- Location in Mercer County and the state of West Virginia.
- Coordinates: 37°16′53″N 81°15′08″W﻿ / ﻿37.28139°N 81.25222°W
- Country: United States
- State: West Virginia
- County: Mercer

Area
- • Total: 1.903 sq mi (4.93 km^{2})
- • Land: 1.901 sq mi (4.92 km^{2})
- • Water: 0.002 sq mi (0.0052 km^{2})
- Elevation: 2,526 ft (770 m)

Population (2020)
- • Total: 1,065
- • Density: 560.2/sq mi (216.3/km^{2})
- Time zone: UTC-5 (Eastern (EST))
- • Summer (DST): UTC-4 (EDT)
- Area codes: 304 & 681
- GNIS feature ID: 2586774

= Brush Fork, West Virginia =

Brush Fork (also spelled Brushfork) is a census-designated place (CDP) in Mercer County, West Virginia, United States. Brush Fork is 2 mi northwest of Bluefield. As of the 2020 census, its population was 1,065 (down from 1,197 at the 2010 census).

The community takes its name from nearby Brush Fork creek which flows into the Bluestone River.

The West Virginia National Guard Brushfork Armory is located in the community. In addition to its National Guard functions it also hosts basketball games for Bluefield High School, commencements for local colleges and high schools, and other events. The Armory received 1.9 million dollars in 2024 for the planning and design of a new readiness center at the Brushfork Armory that meets all requirements for anti-terrorism and force protection in Bluefield.

Tourism in Brushfork is gaining with visitors to the Hatfield-McCoy Trails traveling and staying in the area.

==Education==
Brushfork currently is home to Brushfork Elementary which will close in 2025 when the new Timberwood Elementary opens. Timberwood Elementary is a consolidation of Brushfork and Bluewell Elementary schools.

Brushfork was the former home of Bluefield College of Evangelism.
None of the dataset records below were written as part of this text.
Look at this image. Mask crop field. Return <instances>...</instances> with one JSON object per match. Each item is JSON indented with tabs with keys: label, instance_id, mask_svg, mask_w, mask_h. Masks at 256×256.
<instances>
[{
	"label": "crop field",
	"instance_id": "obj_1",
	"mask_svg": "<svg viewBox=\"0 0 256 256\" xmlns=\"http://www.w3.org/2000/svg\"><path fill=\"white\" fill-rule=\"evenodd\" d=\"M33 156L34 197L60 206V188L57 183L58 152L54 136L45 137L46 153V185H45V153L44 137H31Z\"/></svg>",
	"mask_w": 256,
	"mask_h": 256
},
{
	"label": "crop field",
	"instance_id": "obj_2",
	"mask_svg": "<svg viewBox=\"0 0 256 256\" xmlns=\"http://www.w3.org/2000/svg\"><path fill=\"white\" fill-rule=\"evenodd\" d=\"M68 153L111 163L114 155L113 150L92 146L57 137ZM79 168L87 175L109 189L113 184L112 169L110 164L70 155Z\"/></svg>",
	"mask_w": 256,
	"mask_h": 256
Its first campus was the still active Christian Acres Camp before they moved to the adjacent campus. Bluefield College of Evangelism is now known as Blueridge College of Evangelism and has moved to Wytheville.

==Transportation==
US 52 and West Virginia Route 123 intersect in Brushfork at Airport Square. The Mercer County Airport is just east of Brushfork. WV 123 turns to VA 643 at the state line which then intersects with VA 102.

Brushfork has bus service throughout Mercer and McDowell via Bluefield Area Transit.